Tuesday, June 20, 2006

Like Riding a Bicycle

Normally, I'd think of having a ballet class with Carol as a special treat. Suki's my usual ballet teacher, but I took modern dance one semester and ballet one semester with Carol, who teaches at the college and at the ballet academy.

But today was the first day back to ballet after a 3-week hiatus, and I was having trouble keeping up with Carol's very brainy class!

Normally in her classes, Carol gives very intricate exercises: barre exercises with fast footwork and quick portes des bras (arm moves). Lots of counting necessary. Her center floor stuff is similar, and she also makes you not only do each combination to each direction (to the left and to the right), but she makes you reverse each one, too. So whatever you do to the front, this time you do to the back, etc. etc.

It's a great challenge for the body and the brain!

But today was the first day back to ballet after a 3-week hiatus, and I was having trouble keeping up.

My body felt like there were gaps between my joints, like everything was loose and sloppy. Once my brain finally understood an exercise, my body was WAY slow to follow. I was thinking that if I'd had today's class a few weeks ago, right after the recital, I'd have been in good enough shape to get something out of the challenge.

Kind of like the way I felt Saturday when Ms. Pryor asked me to try breaking two boards with a jump reverse kick. I was ready to do it at the test, but by the Saturday a week later, enough of my edge was gone that I wasn't ready to do it.

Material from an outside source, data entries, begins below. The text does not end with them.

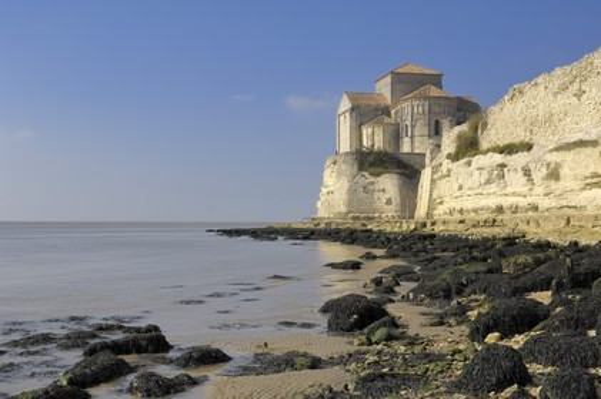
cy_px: 200
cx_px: 300
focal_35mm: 42
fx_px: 701
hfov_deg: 46.4
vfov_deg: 31.8
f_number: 11
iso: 100
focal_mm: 28
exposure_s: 1/160
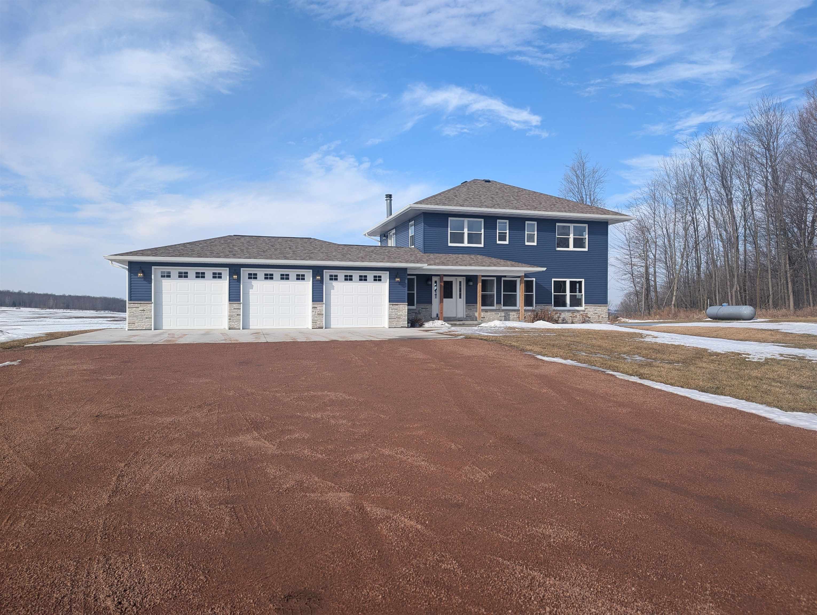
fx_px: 567
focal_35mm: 24
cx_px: 408
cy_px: 308
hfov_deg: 71.5
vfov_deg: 56.9
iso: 20
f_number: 1.68
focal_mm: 6.9
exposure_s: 1/907
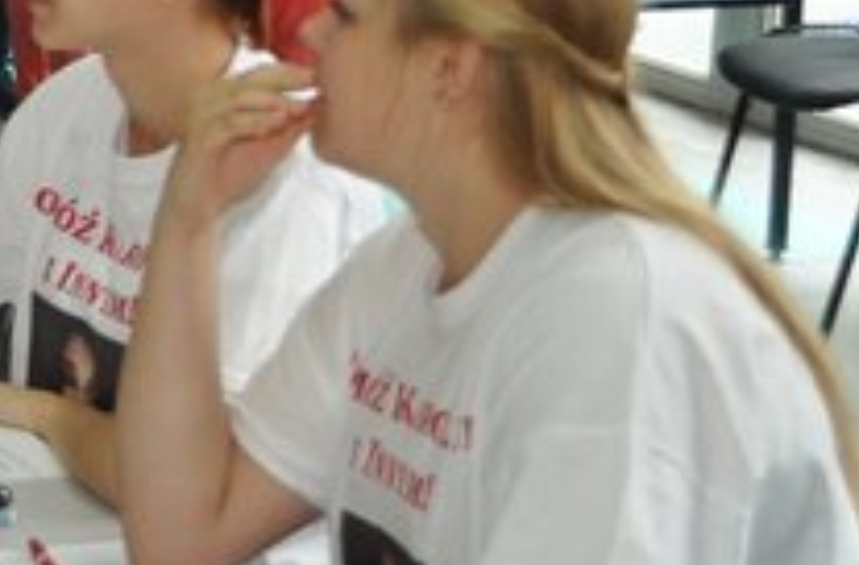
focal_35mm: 151
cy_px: 137
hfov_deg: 13.1
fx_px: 3587
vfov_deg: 9.0
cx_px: -328
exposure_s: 1/100
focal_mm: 32
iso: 500
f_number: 5
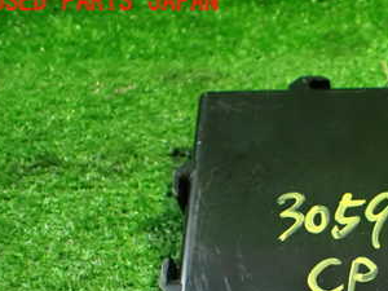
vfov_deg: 23.6
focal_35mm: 60
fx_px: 673
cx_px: 371
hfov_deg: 30.3
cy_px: 277
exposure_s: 1/80
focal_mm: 5.4
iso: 800
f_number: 2.3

People talk about different physical activities as becoming physically ingrained the more you do them. For example, doing ballet. The way you stand becomes "body memory" and you no longer really have to think about turning out from the hips or tucking your pelvis: you just do.

I believe in that, sort of.

When I came back to ballet at age 40, after not having taken dance since I was in college, it was not an alien activity. "You've taken dance before," was the comment I heard. Some things just come right back, once you're in the right environment, with the right promptings.

Still. I am always amazed at how much one can lose after being away from an activity--like TKD, like ballet--even for a short time. Like a week. Or three weeks.

What does one lose? I'm not really sure. You get that loose feeling in the joints. You lose muscle tone. You lose fitness (pant pant! puff puff!).

When I come back to TKD or ballet after a break, I am reminded, often fiercely, of my own mortality. That however hard I work out, however strenuously I train, however well I do a pirouette or a jump reverse kick, my abililty has an ephemeral quality to it. Without practice, it fades, like a suntan in September.

This is good for me to remember. Sometimes I feel mighty proud of myself for reaching the level of fitness and ability I've reached. And me a former unatletic wimp! But I must remember that it's fleeting, it can pass, my ability can wane, and maybe will as I age, or as I get busy or the focus of my life changes. Or if I get ill.

I guess the"riding a bicycle" metaphor has its limits. I may remember how to ride that bicycle after not riding for a while, but I'm always going to need to practice again before I ride very far or with much style and grace.